GHRPro: Building the Platform Two Partners Run On
A B2B roadside platform I built from zero at Allstate's Compozed Labs, digitizing how Allstate Roadside Services dispatches jobs to its provider network. It won the Standing Ovation Award, Allstate's highest product honour.
- Role
- Senior Product Manager, full ownership from zero to rollout
- Scale
- 900+ dealership service centers across two OEM partnerships
- Recognition
- Standing Ovation Award, Allstate (2024)
- Team
- Cross-functional team across product, UX, engineering, and partnership, led without direct reporting lines
The stakes
Before GHRPro, dispatching roadside jobs to Allstate's provider network ran on a patchwork. Non-digital providers were dispatched by email and fax, and the single biggest complaint from providers was missing or incorrect job details, the one thing that slows a rescue and frustrates everyone in the chain. The providers who were digital used third-party tools like Towbook and Beacon, none of which were built for the way Allstate needed to run a partnership.
At the same time, Allstate was standing up two new partnerships with major OEM brands, Cadillac first and Mercedes after. Each one needed a controlled, reliable, branded dispatch experience from day one. A drawn-out rescue or a missed job detail would not just annoy a provider, it would reflect on the OEM brand and thin out the margin on a revenue line that did not exist yet. The front door of roadside, like the front door of claims, decided the cost and the trust of everything behind it.
The mandate
I owned GHRPro end to end, from zero to rollout: strategy, competitive analysis, roadmap, the product itself, and the go-to-market across both partnerships.
This was a platform, not a screen. I designed it around the three roles that exist in every provider shop, the Owner or Admin who manages the team and sees the earnings, the Dispatcher who accepts jobs and assigns drivers, and the Driver who performs the rescue. Each role has its own journey, permissions, and goals. On top of that sat the full operational lifecycle of a rescue: a new job offer, an ETA negotiated and approved, then assigned, en route, on site, loaded, at drop off, and completed, with cancellation and overdue handling built in for the real world. All of it had to plug into Allstate's dispatch architecture, across automated and manual dispatching, so a job could flow cleanly from Allstate to the right provider and back.

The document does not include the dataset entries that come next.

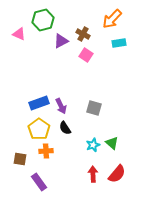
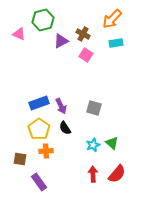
cyan rectangle: moved 3 px left
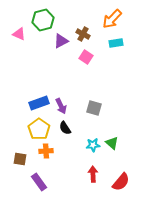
pink square: moved 2 px down
cyan star: rotated 16 degrees clockwise
red semicircle: moved 4 px right, 8 px down
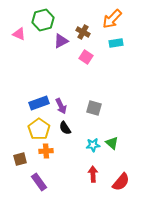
brown cross: moved 2 px up
brown square: rotated 24 degrees counterclockwise
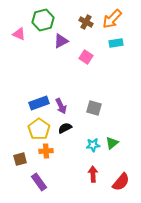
brown cross: moved 3 px right, 10 px up
black semicircle: rotated 96 degrees clockwise
green triangle: rotated 40 degrees clockwise
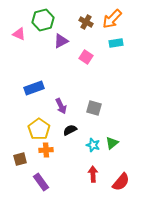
blue rectangle: moved 5 px left, 15 px up
black semicircle: moved 5 px right, 2 px down
cyan star: rotated 24 degrees clockwise
orange cross: moved 1 px up
purple rectangle: moved 2 px right
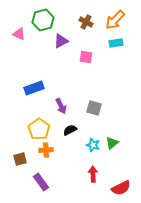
orange arrow: moved 3 px right, 1 px down
pink square: rotated 24 degrees counterclockwise
red semicircle: moved 6 px down; rotated 24 degrees clockwise
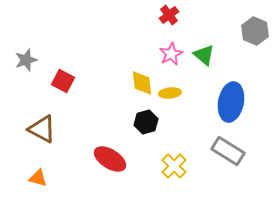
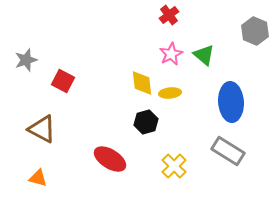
blue ellipse: rotated 15 degrees counterclockwise
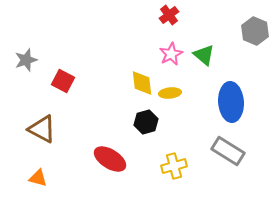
yellow cross: rotated 30 degrees clockwise
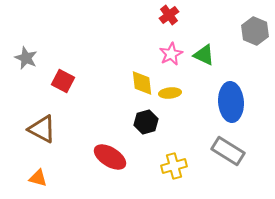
green triangle: rotated 15 degrees counterclockwise
gray star: moved 2 px up; rotated 30 degrees counterclockwise
red ellipse: moved 2 px up
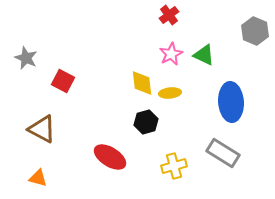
gray rectangle: moved 5 px left, 2 px down
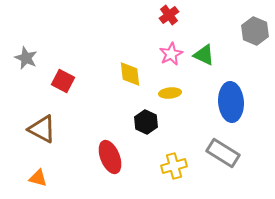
yellow diamond: moved 12 px left, 9 px up
black hexagon: rotated 20 degrees counterclockwise
red ellipse: rotated 36 degrees clockwise
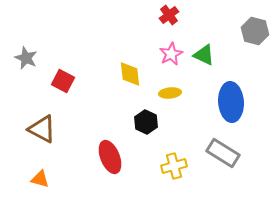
gray hexagon: rotated 8 degrees counterclockwise
orange triangle: moved 2 px right, 1 px down
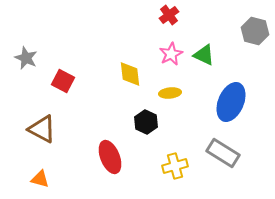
blue ellipse: rotated 27 degrees clockwise
yellow cross: moved 1 px right
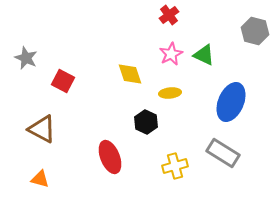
yellow diamond: rotated 12 degrees counterclockwise
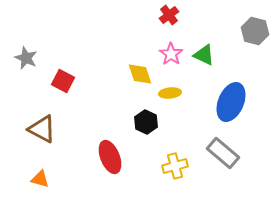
pink star: rotated 10 degrees counterclockwise
yellow diamond: moved 10 px right
gray rectangle: rotated 8 degrees clockwise
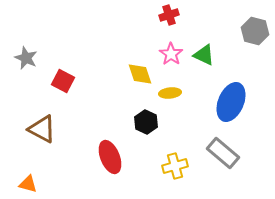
red cross: rotated 18 degrees clockwise
orange triangle: moved 12 px left, 5 px down
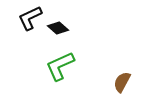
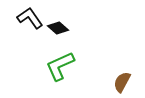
black L-shape: rotated 80 degrees clockwise
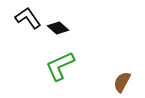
black L-shape: moved 2 px left
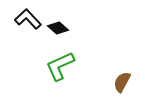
black L-shape: moved 1 px down; rotated 8 degrees counterclockwise
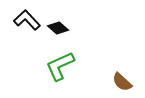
black L-shape: moved 1 px left, 1 px down
brown semicircle: rotated 75 degrees counterclockwise
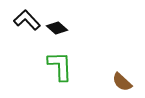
black diamond: moved 1 px left
green L-shape: rotated 112 degrees clockwise
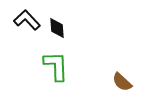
black diamond: rotated 45 degrees clockwise
green L-shape: moved 4 px left
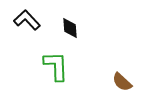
black diamond: moved 13 px right
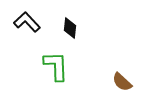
black L-shape: moved 2 px down
black diamond: rotated 10 degrees clockwise
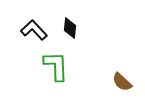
black L-shape: moved 7 px right, 8 px down
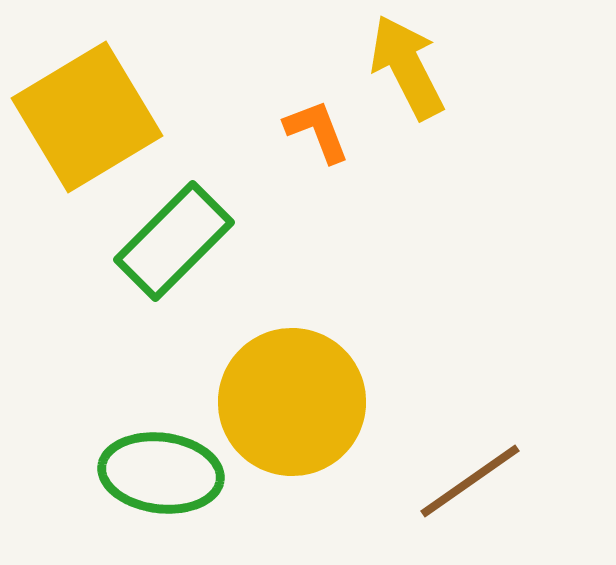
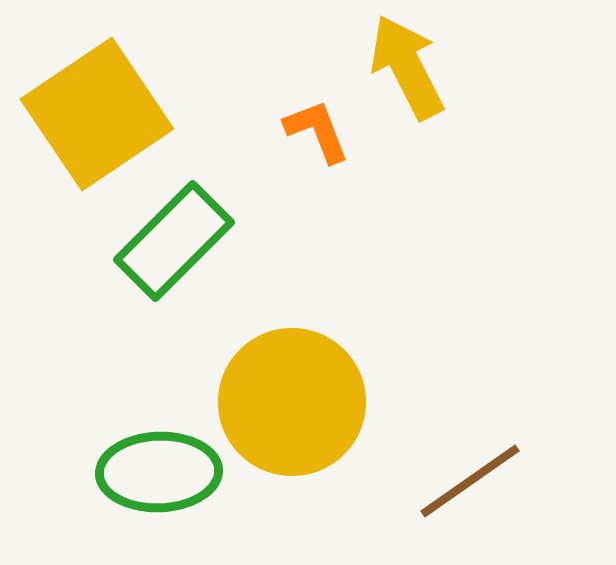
yellow square: moved 10 px right, 3 px up; rotated 3 degrees counterclockwise
green ellipse: moved 2 px left, 1 px up; rotated 9 degrees counterclockwise
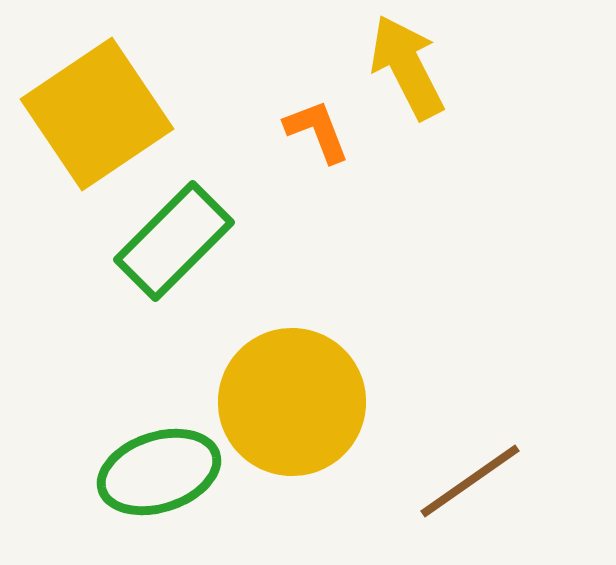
green ellipse: rotated 16 degrees counterclockwise
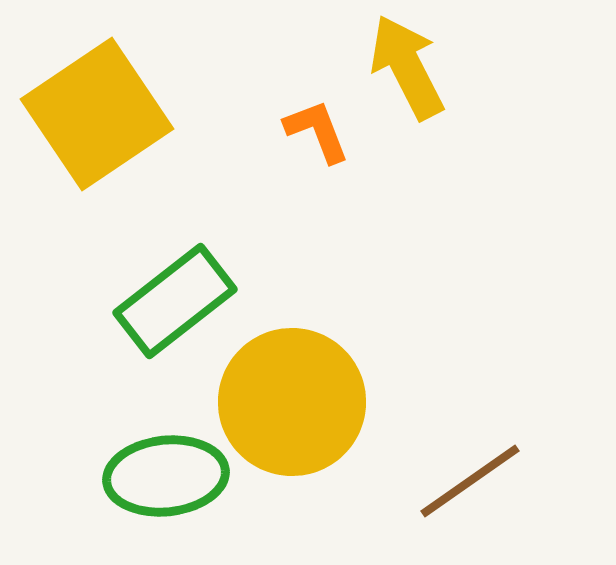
green rectangle: moved 1 px right, 60 px down; rotated 7 degrees clockwise
green ellipse: moved 7 px right, 4 px down; rotated 12 degrees clockwise
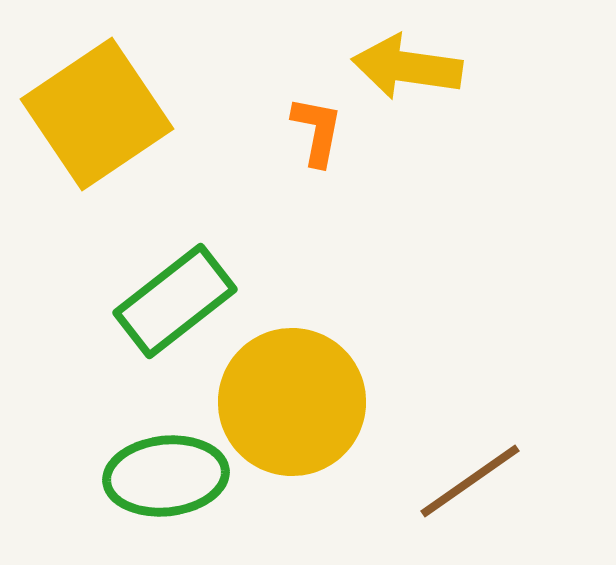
yellow arrow: rotated 55 degrees counterclockwise
orange L-shape: rotated 32 degrees clockwise
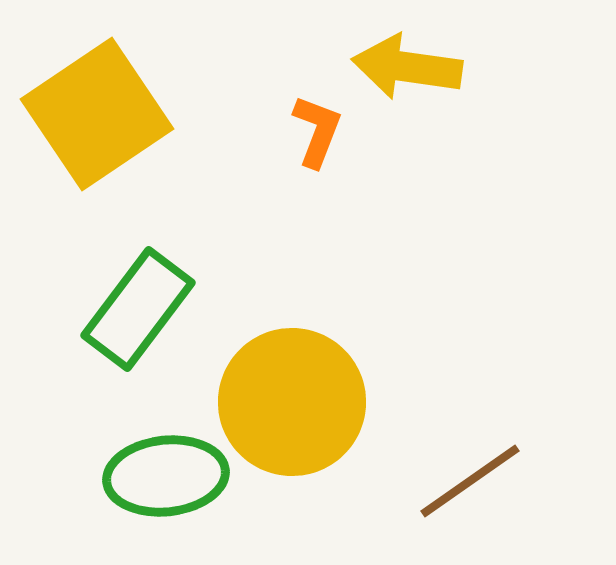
orange L-shape: rotated 10 degrees clockwise
green rectangle: moved 37 px left, 8 px down; rotated 15 degrees counterclockwise
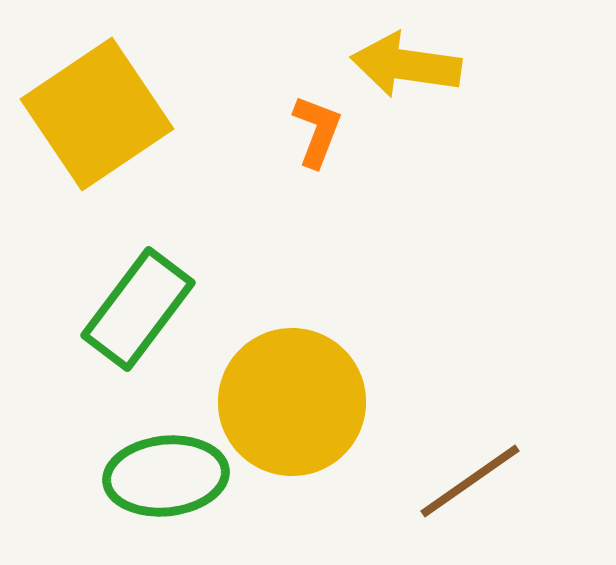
yellow arrow: moved 1 px left, 2 px up
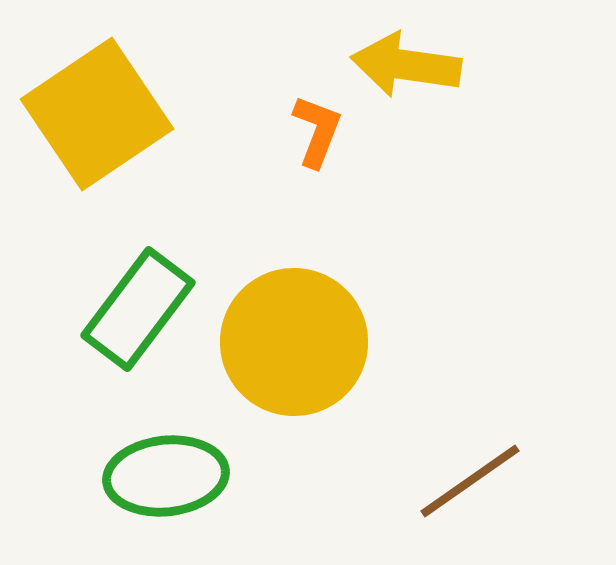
yellow circle: moved 2 px right, 60 px up
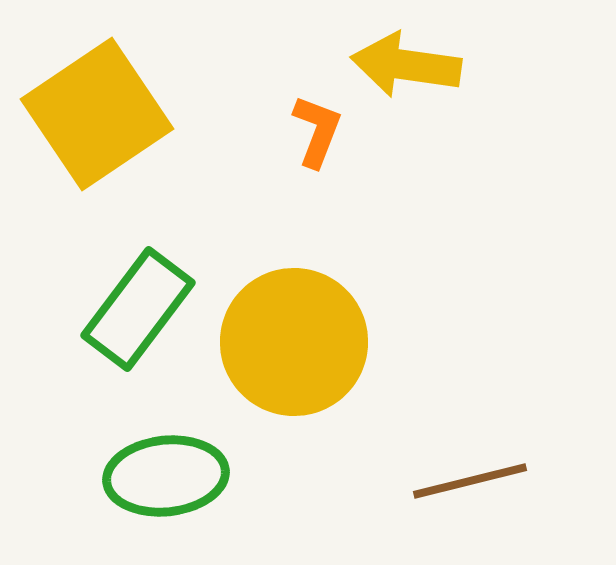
brown line: rotated 21 degrees clockwise
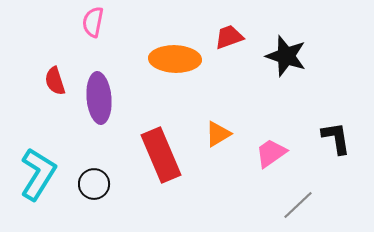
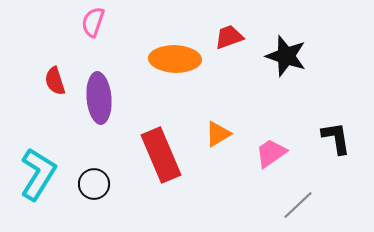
pink semicircle: rotated 8 degrees clockwise
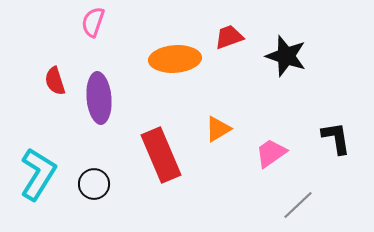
orange ellipse: rotated 6 degrees counterclockwise
orange triangle: moved 5 px up
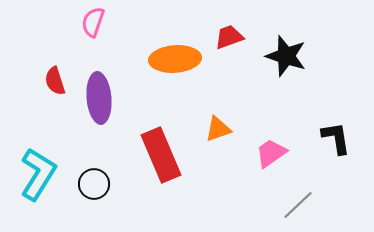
orange triangle: rotated 12 degrees clockwise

I led the cross-functional team that built it without direct reporting lines, so the work moved on earned influence rather than hierarchy.
The hard call
The safe path was to integrate with the tools providers already used. I studied them closely, Towbook, Beacon, and Tracker, mapping exactly how each one received jobs, assigned drivers, updated status, and handled cancellations. Integrating would have been faster to market and familiar to providers from day one.
I chose to build Allstate's own platform instead, and I held that line for two reasons. The margins were materially better when we owned the platform and the economics, rather than routing every job through someone else's tool. And the contract timing gave us enough runway to build properly before the Cadillac launch, then extend the same platform to Mercedes. The trade was real and I made it with eyes open: more to build and more delivery risk up front, in exchange for owning the experience, the data, and the margin for the life of both partnerships.
Results that belong to GHRPro
I rolled GHRPro out to 460 Cadillac dealership service centers first, then extended it to Mercedes, reaching 900+ dealership service centers across the two partnerships.
It created a new annual topline of about $4 million across both partnerships, a revenue stream that did not exist before the platform. It consolidated a fragmented, partly manual legacy approach, email, fax, and a mix of disparate provider tools, into one modern platform with automated dispatching on a current tech stack. And it set the operating model that a second OEM partner adopted with far less effort than the first, which is the real test of whether you built a platform or a one-off.
The work won the Standing Ovation Award in 2024, Allstate's highest product honour, recognised for the Cadillac rollout and the new revenue stream it created.
A rescue is only as good as the dispatch behind it. Building the platform two partners run on, instead of renting someone else's, is how you own both the experience and the margin.